Gu will compete in Calgary after sitting out the season-opener.

The American-born athlete hit international stardom winning halfpipe and big air gold, as well as slopestyle silver, for host China in Beijing.

Canada's Sharpe, who won Olympic gold in 2018 and took silver behind Gu, won't compete in Calgary.

The 30-year-old from Comox, B.C., is taking some personal time this season, said Freestyle Canada high-performance director Julie Steggall.

In 2014, WinSport expanded Calgary's superpipe — the biggest in Western Canada — to its current dimensions of 6.7 metres high, 22 metres wide, 160 metres long and a vertical of 83 degrees.

Calgary was an occasional training stop for retired American snowboard legend Shaun White because of the pipe's dimensions and night lightning.

"Having permanent lights here, it's the perfect place to train day skiing and night skiing," said Karker, who moved to Calgary in 2016.

She and Fraser were stumped when asked to estimate how many times they've dropped in to Calgary's pipe in their lives.

Karker thought thousands and Fraser's answer was "hours and hours."

"I wouldn't be on the team if this wasn't here because I would never have had the exposure," said Fraser, a Calgarian who was eighth in Beijing and scored her career-first World Cup medal in Colorado.

The 27-year-old came to halfpipe as an adult. The pipe's ease of access accelerated her entry.

"My experience was I had to work to afford to ski," Fraser said. "During the day, you're working. If it was a regular hill, I'd miss all the time I could be in the halfpipe.

"When I was in university classes, I'd come at 7:30 or 8 at night and ski."

Calgarians comprise the majority of the Canadian halfpipe team.

Brendan Mackay, Noah Bowman, Andrew Longino and twin brothers Evan and Dylan Marineau will compete in their home pipe Thursday and Saturday.

Simon D'Artois of Whistler, B.C., rounds out the men's national team that will be augmented by several NexGen and provincial skiers in Calgary.
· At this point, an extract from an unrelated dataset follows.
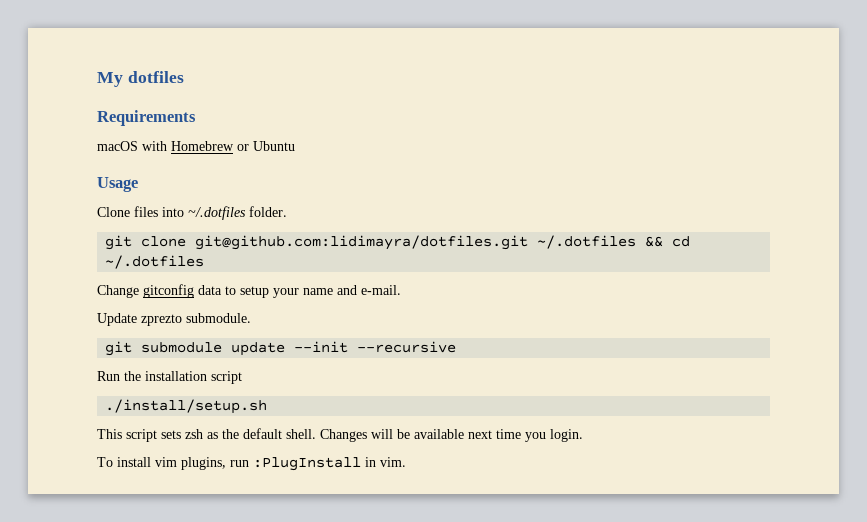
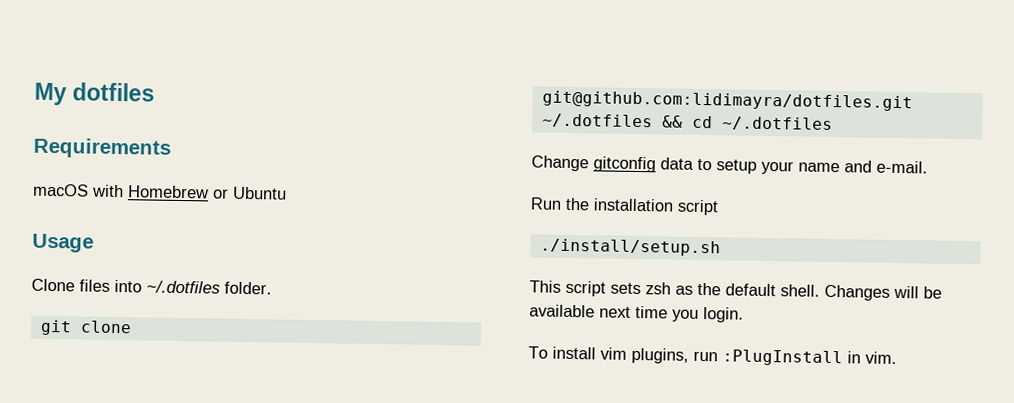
[97,313,251,326] [105,341,457,356] // Update zprezto submodule. // git submodule update --init --recursive -> (928, 167) none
Mackay was a double men's gold medallist in Calgary's two World Cups last season.

He and Bowman placed second and third respectively in Colorado where Canadians claimed four of six possible medals to kick off this season.

Karker, Fraser and Dillan Glennie of Courtney, B.C., are the Canada's women to watch in Calgary, where Karker hopes her home-pipe comfort is an advantage.

"I ski here all the time so there's a lot less stress when you come in," she said. "You know where everything is. I know this pipe.

"It's not like you show up for two days of training for a contest and you've never seen it before and you're figuring it out. That is what we do almost every event. That stress is taken away when you're here."